A lot of times in games and other categories you have high churn with the early customers, but then you have these lifers that will stick around for a long time and that's a really important signal in terms of a healthy subscription type of business. You have at least some people saying, "this is changing the way I do grocery shopping or jewelry shopping or clothes shopping or whatever it is, so much that it's replacing my old way of doing that." That's how you know you're really building something meaningful long-term, and I think that's what investors are looking for.
RETAIL DIVE: There are some people who are wondering where's the tipping point in subscriptions, how many can we have in the market right now? What's your viewpoint on that?
ROSE: My viewpoint is that traditional retail — it's really just a distribution model and stores are really just distribution points. Customers they go to the store, they kind of look around and decide what they want. Technology and data is evolving so much that we can anticipate what people want. Sometimes it's really easy, like paper towel subscriptions, and sometimes it's a little harder like jewelry, where there's a lot of taste involved. But the pace of change in technology and data science is so rapid right now that we're getting so fast and we're really cutting out the points of friction along the way.
Alexa is one way in which that's happening already. It really becomes more about the service aspect and being able to know what the customer wants, and get it in front of him or her before she even has to ask for it. Then it really makes sense that you're subscribing to certain services. It's that service that you're paying for, whether that's structured as a subscription or something else. Personally I think that there's still a lot of space for us to think about where subscription makes sense if you're thinking about it as retail, as a service. If you have certain retailers that know you better than anyone else and provide a better service, then committing to them is actually easier then to have to make that decision every single time you want a new thing.

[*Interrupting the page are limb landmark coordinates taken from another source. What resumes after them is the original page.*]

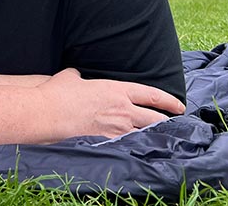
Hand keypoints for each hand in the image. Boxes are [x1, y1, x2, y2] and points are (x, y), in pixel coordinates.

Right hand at [36, 68, 184, 139]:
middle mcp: (122, 110)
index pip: (151, 95)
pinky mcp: (105, 143)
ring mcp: (115, 129)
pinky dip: (133, 148)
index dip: (168, 101)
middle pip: (154, 119)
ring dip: (151, 138)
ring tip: (157, 141)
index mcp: (117, 90)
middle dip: (166, 123)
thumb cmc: (58, 93)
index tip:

So I think subscription can replace a lot of our purchase decisions. Subscription, the way it looks now where I subscribe to razors or jewelry or whatever, I think is most successful in categories where you have some replenishment, some natural replenishment. But that replenishment cycle can vary a lot and I do think that the idea of subscribing to different brands as service providers that are doing the discovery and the distribution for you, is super interesting and really exciting — and I think there's still a long way to go there.
RETAIL DIVE: When you look down the road, what is your long view for Rocksbox?
ROSE: For me, what I really think is exciting is to build a Sephora of jewelry type concept, where we have built a brand that has become known as the destination for all things jewelry and accessories. Where people trust us to have the trends and the classics, the best brands and good quality. Where we have more data about the category than anyone else. So we know exactly what you want, when you want it and if you want it just for the weekend or if you want to own it. We cut out the need for you to go anywhere else to look for things in this category.